Lewis was formerly on the sewer board before he was elected to the police jury.
It was advertised in the Concordia Sentinel, the official journal of the parish, that residential rates would increase from $40 to $50. These rates are different from commercial businesses, which vary based on their size, said Kristie Sherbia, the branch manager for the district, on Tuesday after the police jury meeting.
Sherbia said the change was voted on at the last sewer board meeting on Sept. 17, which was open to the public.
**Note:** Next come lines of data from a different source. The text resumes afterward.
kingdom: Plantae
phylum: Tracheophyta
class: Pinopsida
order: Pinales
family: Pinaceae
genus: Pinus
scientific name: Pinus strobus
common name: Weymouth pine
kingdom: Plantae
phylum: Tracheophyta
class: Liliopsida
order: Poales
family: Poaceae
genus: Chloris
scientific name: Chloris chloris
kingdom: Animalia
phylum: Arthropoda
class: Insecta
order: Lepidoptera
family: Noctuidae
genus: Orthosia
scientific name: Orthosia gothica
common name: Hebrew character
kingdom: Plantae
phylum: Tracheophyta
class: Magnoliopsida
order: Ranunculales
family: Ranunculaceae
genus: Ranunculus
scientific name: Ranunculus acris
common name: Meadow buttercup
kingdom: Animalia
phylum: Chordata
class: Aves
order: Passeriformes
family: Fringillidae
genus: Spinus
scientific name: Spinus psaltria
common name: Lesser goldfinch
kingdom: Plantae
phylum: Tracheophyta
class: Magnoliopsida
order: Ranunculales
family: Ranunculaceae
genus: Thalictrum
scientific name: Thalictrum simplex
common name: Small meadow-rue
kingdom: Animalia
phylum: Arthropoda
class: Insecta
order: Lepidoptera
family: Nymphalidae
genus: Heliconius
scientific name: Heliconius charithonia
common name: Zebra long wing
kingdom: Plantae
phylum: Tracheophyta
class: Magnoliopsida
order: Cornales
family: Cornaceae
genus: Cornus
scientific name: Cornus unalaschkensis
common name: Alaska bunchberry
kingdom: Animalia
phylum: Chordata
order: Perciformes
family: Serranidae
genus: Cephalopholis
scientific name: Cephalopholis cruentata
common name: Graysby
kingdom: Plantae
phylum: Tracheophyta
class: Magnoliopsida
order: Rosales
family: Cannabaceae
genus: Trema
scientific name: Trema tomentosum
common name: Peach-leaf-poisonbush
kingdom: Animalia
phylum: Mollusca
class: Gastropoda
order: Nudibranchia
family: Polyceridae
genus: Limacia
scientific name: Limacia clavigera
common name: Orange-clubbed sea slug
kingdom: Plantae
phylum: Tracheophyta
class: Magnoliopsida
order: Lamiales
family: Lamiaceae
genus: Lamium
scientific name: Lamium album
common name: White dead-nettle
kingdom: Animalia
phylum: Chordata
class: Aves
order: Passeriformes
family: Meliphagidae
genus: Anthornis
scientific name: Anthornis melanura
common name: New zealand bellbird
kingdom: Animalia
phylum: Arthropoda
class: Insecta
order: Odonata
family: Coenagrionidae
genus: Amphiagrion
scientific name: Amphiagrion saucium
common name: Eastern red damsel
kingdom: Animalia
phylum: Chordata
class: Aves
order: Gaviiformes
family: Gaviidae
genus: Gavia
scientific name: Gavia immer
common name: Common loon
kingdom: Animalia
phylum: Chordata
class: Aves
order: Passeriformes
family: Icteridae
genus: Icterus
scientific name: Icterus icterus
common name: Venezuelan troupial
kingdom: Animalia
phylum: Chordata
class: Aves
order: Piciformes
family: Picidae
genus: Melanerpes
The district hosts and open meeting starting at 6 p.m. on the third Tuesday of each month at 23 Mack More Road, where customers can come in and voice their concerns, she said.
“We went up on rates because our materials and equipment were doubling on us, so to keep our company afloat there had to be an increase,” she said.
The cost per customer is based on a rates study conducted with the Louisiana Rural Water Association, which was last done two years ago, Sherbia said.
Lewis said during Monday’s meeting that some commercial businesses were “not sure exactly” on what they would have to pay but for some thought their rates “would go from $60. to $160.”
“I’m very concerned about this,” Lewis said, adding he looked through the published minutes of the sewer board and could not find where they held a public hearing to adopt the increase.
“I would like for Miss (Ariella) Carter to actually send a letter to the Sewer District letting them know that they cannot proceed with this increase until they have a public hearing and they need to have a feasibility study or rate study approved by LDH.”
Lewis also asked to include the letter a request for the sewer district’s financial statements and “to make sure that they don’t start taking or collecting those increases” without those things.
A member of the audience at Monday’s meeting also asked “who do we report to” when there is a spill because there are “ditches full of raw sewage right now that need to be addressed.”
Lewis said those issues are supposed to be reported to the Louisiana Department of Environmental Quality and become public record.
“They’re supposed to report every spill,” he said.